**What is expected:**
Filter the records below for the word "system". Keep each line that has it.

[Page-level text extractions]

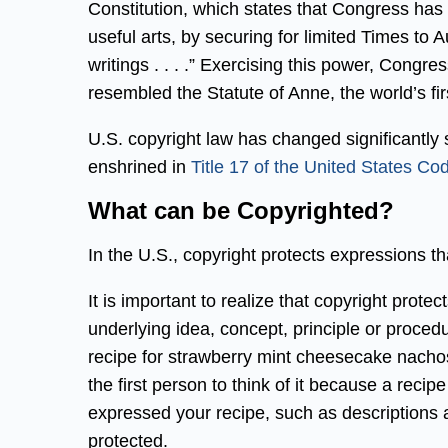
Constitution, which states that Congress has
useful arts, by securing for limited Times to Au
writings . . . .” Exercising this power, Congr
resembled the Statute of Anne, the world’s fir
U.S. copyright law has changed significantly si
enshrined in
Title 17 of the United States Co
What can be Copyrighted?
In the U.S., copyright protects expressions tha
It is important to realize that copyright prote
underlying idea, concept, principle or proced
recipe for strawberry mint cheesecake nachos
the first person to think of it because a reci
expressed your recipe, such as descriptions
protected.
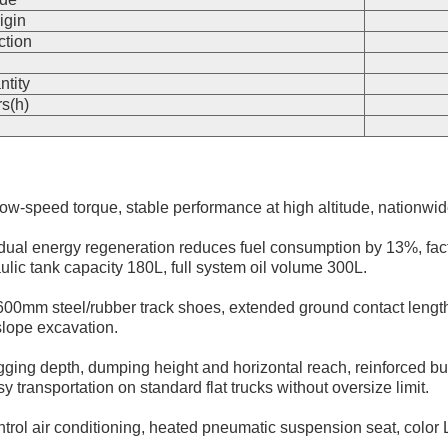
igin
ction
n
ntity
s(h)
 low-speed torque, stable performance at high altitude, nationw
ual energy regeneration reduces fuel consumption by 13%, factor
lic tank capacity 180L, full system oil volume 300L.
00mm steel/rubber track shoes, extended ground contact lengt
 slope excavation.
g depth, dumping height and horizontal reach, reinforced bus
ansportation on standard flat trucks without oversize limit.
trol air conditioning, heated pneumatic suspension seat, color LC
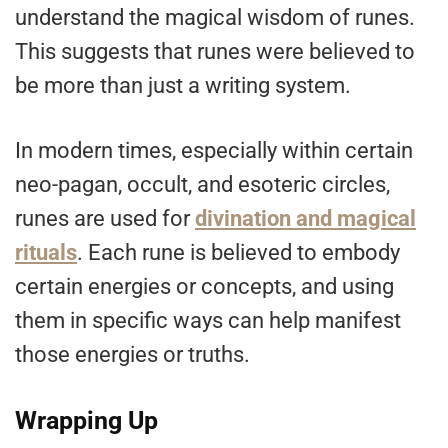
understand the magical wisdom of runes.
This suggests that runes were believed to
be more than just a writing system.
In modern times, especially within certain
neo-pagan, occult, and esoteric circles,
runes are used for
divination and magical
rituals
. Each rune is believed to embody
certain energies or concepts, and using
them in specific ways can help manifest
those energies or truths.
Wrapping Up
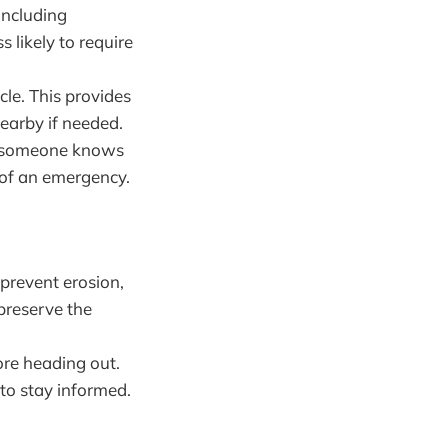
including
 likely to require
cle. This provides
earby if needed.
re someone knows
 of an emergency.
 prevent erosion,
 preserve the
fore heading out.
to stay informed.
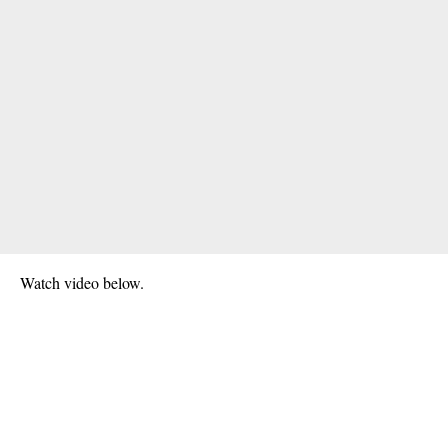
Watch video below.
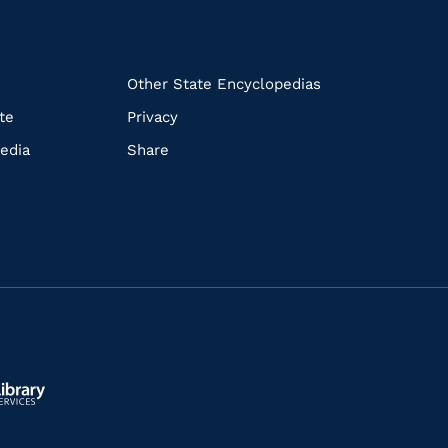
k
Other State Encyclopedias
te
Privacy
edia
Share
ls.gov/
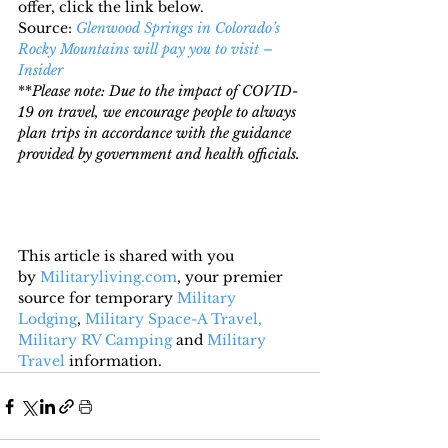
offer, click the link below.
Source: 
Glenwood Springs in Colorado’s 
Rocky Mountains will pay you to visit – 
Insider
**
Please note: Due to the impact of COVID-
19 on travel, we encourage people to always 
plan trips in accordance with the guidance 
provided by government and health officials.
This article is shared with you 
by 
Militaryliving.com
, your premier 
source for temporary 
Military 
Lodging
, 
Military Space-A Travel,
Military RV Camping
 and 
Military 
Travel
 information.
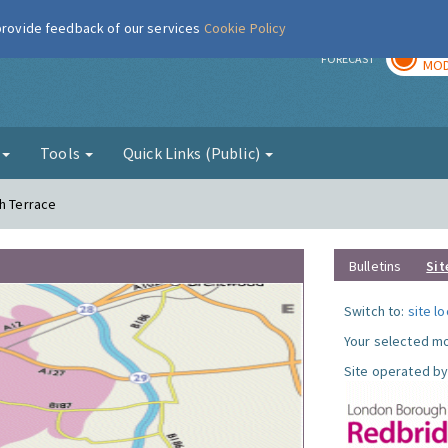
 provide feedback of our services
Cookie Policy
TOD
r
FORECAST
MOD
g
Tools
Quick Links (Public)
th Terrace
Bulletins
Sit
Switch to:
site l
Your selected mo
Site operated by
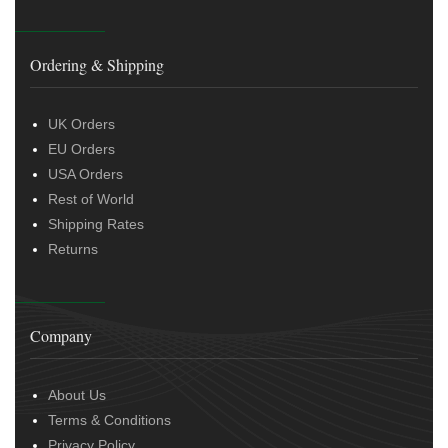
Ordering & Shipping
UK Orders
EU Orders
USA Orders
Rest of World
Shipping Rates
Returns
Company
About Us
Terms & Conditions
Privacy Policy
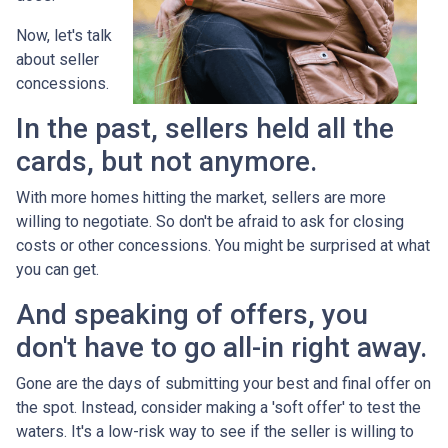
Now, let's talk
about seller
concessions.
In the past, sellers held all the
cards, but not anymore.
With more homes hitting the market, sellers are more
willing to negotiate. So don't be afraid to ask for closing
costs or other concessions. You might be surprised at what
you can get.
And speaking of offers, you
don't have to go all-in right away.
Gone are the days of submitting your best and final offer on
the spot. Instead, consider making a 'soft offer' to test the
waters. It's a low-risk way to see if the seller is willing to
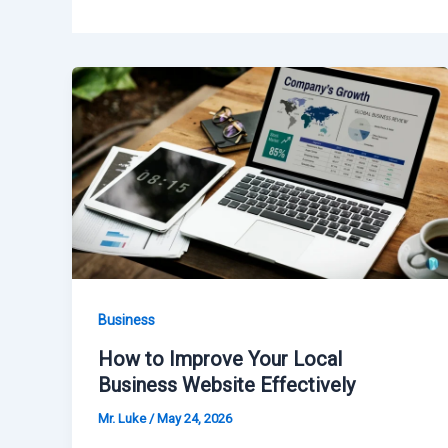
Business
How to Improve Your Local
Business Website Effectively
Mr. Luke
/
May 24, 2026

**Answer section:**
lic tank capacity 180L, full system oil volume 300L.
be more than just a writing system.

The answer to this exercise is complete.